T Corona Borealis (T CrB) is a symbiotic recurrent nova with an $\simeq 80$ yr recurrence interval, the eruptions of which occur on top of a $\simeq 15$ yr long high-brightness state. We show that the high-brightness state is best explained as the response of a high-viscosity ($α=3$) accretion disk to a unique event in which the mass transfer rate from the donor star increases by a factor $\simeq 100$, from $\dot{M}\mathrm{(quies)}= 2 \times 10^{-9} M_\odot$ yr$^{-1}$ up to $\dot{M}\mathrm{(out)}= 1.9 \times 10^{-7} M_\odot$ yr$^{-1}$; it can not be a thermal-viscous disk instability outburst neither a steady nuclear burning event. The constraint that the matter accreted onto the white dwarf in between eruptions equals the envelope mass $M_{ig}$ needed to trigger nova eruptions at the observed recurrence interval requires a white dwarf mass of $M_1= 1.29 M_\odot$, a donor star mass of $M_2= 0.7 M_\odot$, and an inclination of $i= 57.3^o$. As the high-brightness state responds for 95% of $M_{ig}$, the nova eruptions of T CrB are induced by accretion events. Without the 15 yr long enhanced mass transfer events, its nova recurrence interval would be significantly longer, $\simeq 5500$ yr. T CrB exhibits a conspicuous decrease in brightness during the 1-2 yr prior to the nova event. We argue that this pre-eruption dip occurs during the convection phase that precedes the nova eruption and is best explained by the slow, accelerated expansion of the accreted envelope (and inner disk radius) at an average velocity of $v_\mathrm{exp}= 0.02$ km s$^{-1}$ over a 2 yr timescale, likely as a consequence of excess heat being increasingly deposited at the accreted layer by thermonuclear reactions before the nova eruption stage.

Figures (3)

• Figure 1: $B$-band light curve of T CrB during the 1938-1955 high-brightness state and the associated 1946 nova eruption (black crosses). Red dots with error bars show the same data after median filtering with a running box of width 113 d. The recent AAVSO data from 2004 until April 2024 are shown in blue, after being processed with the same median filter and shifted in time by -78 yr to match the 1946 data. From sbl25.

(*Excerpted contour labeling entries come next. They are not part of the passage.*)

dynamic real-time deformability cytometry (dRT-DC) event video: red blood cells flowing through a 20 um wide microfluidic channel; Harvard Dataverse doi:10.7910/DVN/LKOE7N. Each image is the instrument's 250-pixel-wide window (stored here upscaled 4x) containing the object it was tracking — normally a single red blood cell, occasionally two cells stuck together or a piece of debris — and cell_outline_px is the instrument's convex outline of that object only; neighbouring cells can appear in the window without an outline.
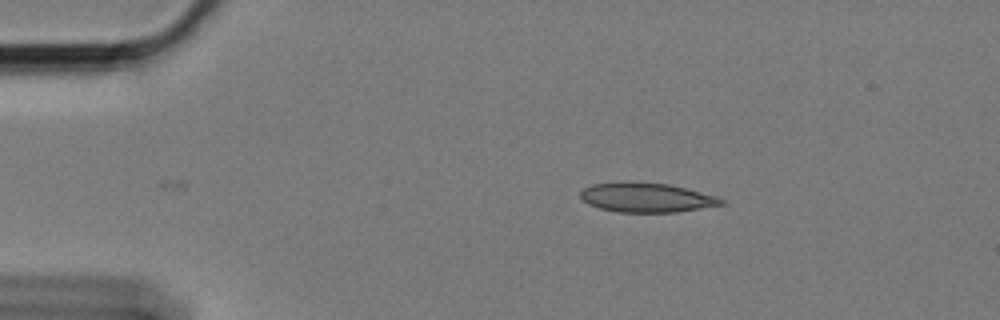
{"species": "Egyptian fruit bat (a non-hibernating species)", "species_latin": "Rousettus aegyptiacus", "temperature_condition": "cold", "stored_images_in_passage": 38, "camera_frame_rate_fps": 3000, "um_per_image_px": 0.085, "animal": {"sex": "female"}, "frame": {"image": 1, "passage_image": 1, "time_ms": 0.0, "image_size_px": [1000, 320], "cell_outline_px": [[728, 204], [676, 212], [620, 212], [600, 208], [588, 204], [580, 196], [580, 192], [584, 188], [592, 184], [668, 184], [716, 196], [724, 200]], "centroid_in_image_um": [55.01, 16.83], "position_along_channel_um": 30.0, "area_um2": 23.24}}
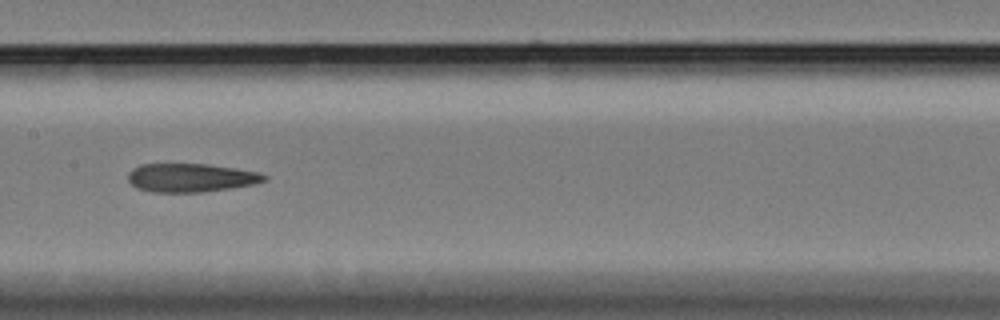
{"frame": {"image": 2, "passage_image": 20, "time_ms": 6.333, "image_size_px": [1000, 320], "cell_outline_px": [[268, 180], [252, 184], [204, 192], [152, 192], [136, 188], [128, 180], [128, 172], [132, 168], [140, 164], [208, 164], [236, 168], [260, 172], [268, 176]], "centroid_in_image_um": [16.21, 15.1], "position_along_channel_um": 191.2, "area_um2": 22.77}}
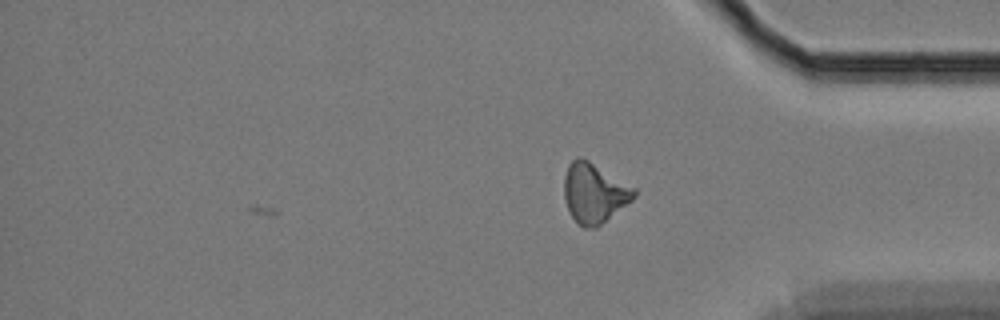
{"frame": {"image": 3, "passage_image": 38, "time_ms": 12.333, "image_size_px": [1000, 320], "cell_outline_px": [[636, 196], [632, 200], [596, 228], [584, 228], [576, 224], [564, 200], [564, 176], [568, 164], [576, 156], [580, 156], [588, 160], [636, 188]], "centroid_in_image_um": [50.49, 16.4], "position_along_channel_um": 384.7, "area_um2": 24.45}}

• Figure 2: Diagram of accretion rate versus WD mass for T CrB. The upper black dashed line represents the limit above which steady nuclear burning occurs. The lower limit in $\dot{M}$Lunaet2018 is indicated by the black dashed-dotted line. The black solid and dotted lines mark the relationship $\dot{M} (M_1)$ from the envelope mass that produces a nova eruption, for an assumed nova eruption recurrence interval of $T_R = 80 \pm 2$ yr and for a time spent in the high-accretion state of $\Delta T_h = 14 \pm 1$ yr. The red solid lines indicate the relationship $\dot{M} (M_1)$ adopting $M_2 = 0.6$, 0.7 and 0.8 $M_\odot$ in the T CrB primary mass function of Fekelet2000. Open and filled blue diamonds mark the solutions for models I and II, respectively. From sbl25.
• Figure 3: Simulation results with model I (green solid curve) and model II (black solid curve) parameters. The points with error bars are the same as in Fig. \ref{['fig:dados']} for the $B$-band and analogous for the other bands. The green and black dashed curves are the contribution from the irradiated RG companion to models I and II, respectively. From sbl25.